Independent details cited by DP World’s own advisory materials suggest companies that adopt AI in logistics can materially reduce forecasting error and lost sales; the company’s playbook reports reductions in forecasting mistakes of up to half and substantial drops in lost sales where advanced analytics are deployed. The new report argues such tools will be central to moving from reactive fixes to anticipatory operations.

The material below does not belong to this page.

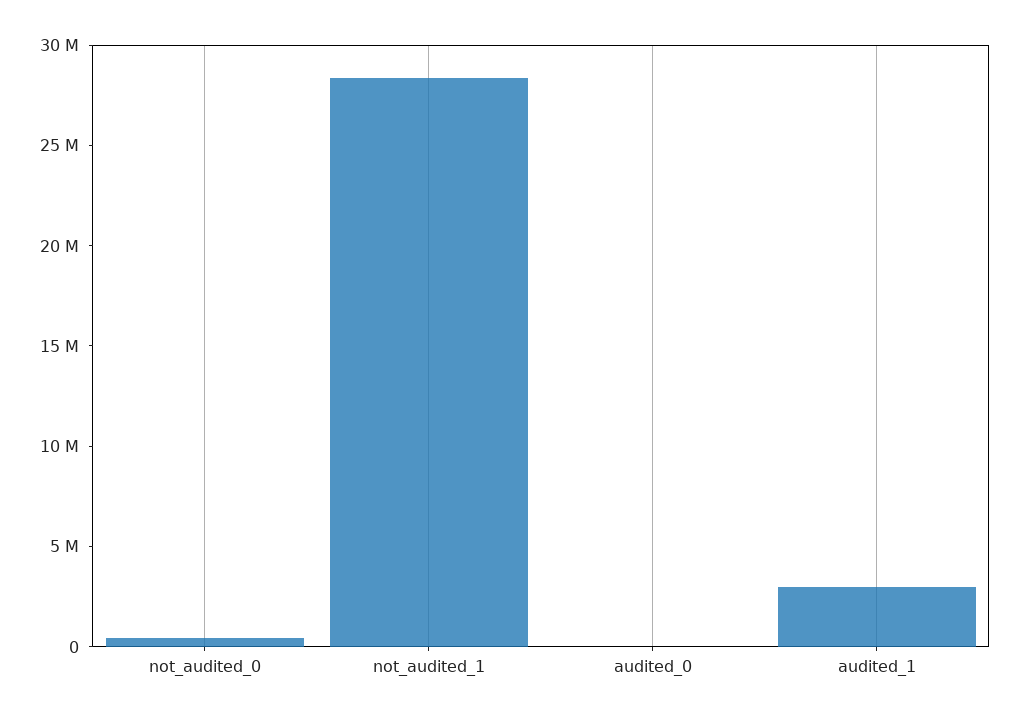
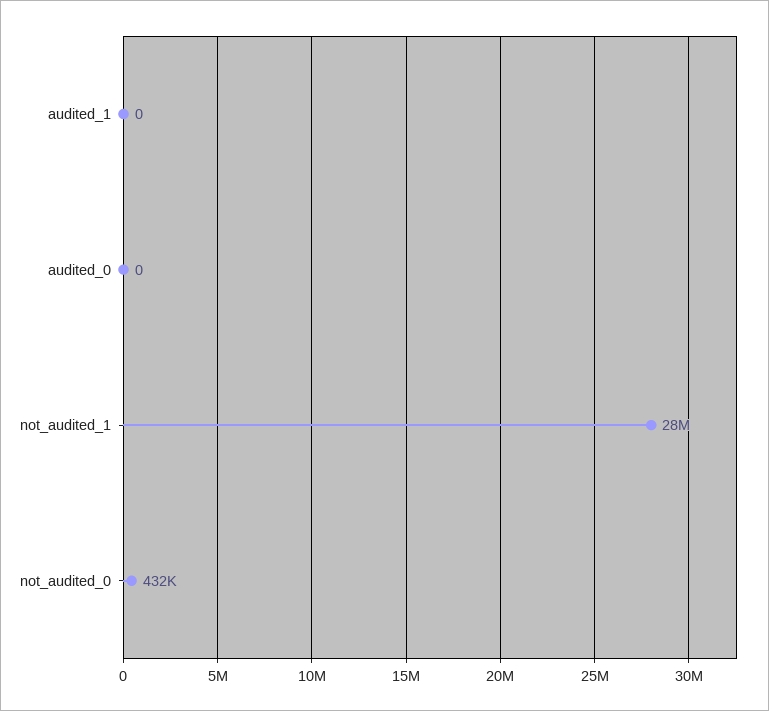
audited_1: 3000000 -> 0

Taken together, the documents portray the Americas as a pivotal zone for supply‑chain realignment: firms are increasingly balancing global sourcing with nearer‑market production, while public and private investments in ports, inland transport and warehousing are being cited as decisive factors in competitiveness. The company said that integrating ports, inland transport, freight forwarding and warehousing under a unified operating model helps firms rebalance supply chains and respond earlier to disruption.
While the report stresses the business case for proactive resilience, it also echoes earlier warnings about the uneven state of preparedness across sectors. Supply‑chain leaders face a mix of weather, congestion, border friction and geopolitical pressures, and the data suggests many organisations still lag on policy readiness and systematic contingency planning.
The company made the full report available alongside the announcement and invited readers to review its findings and related operational updates.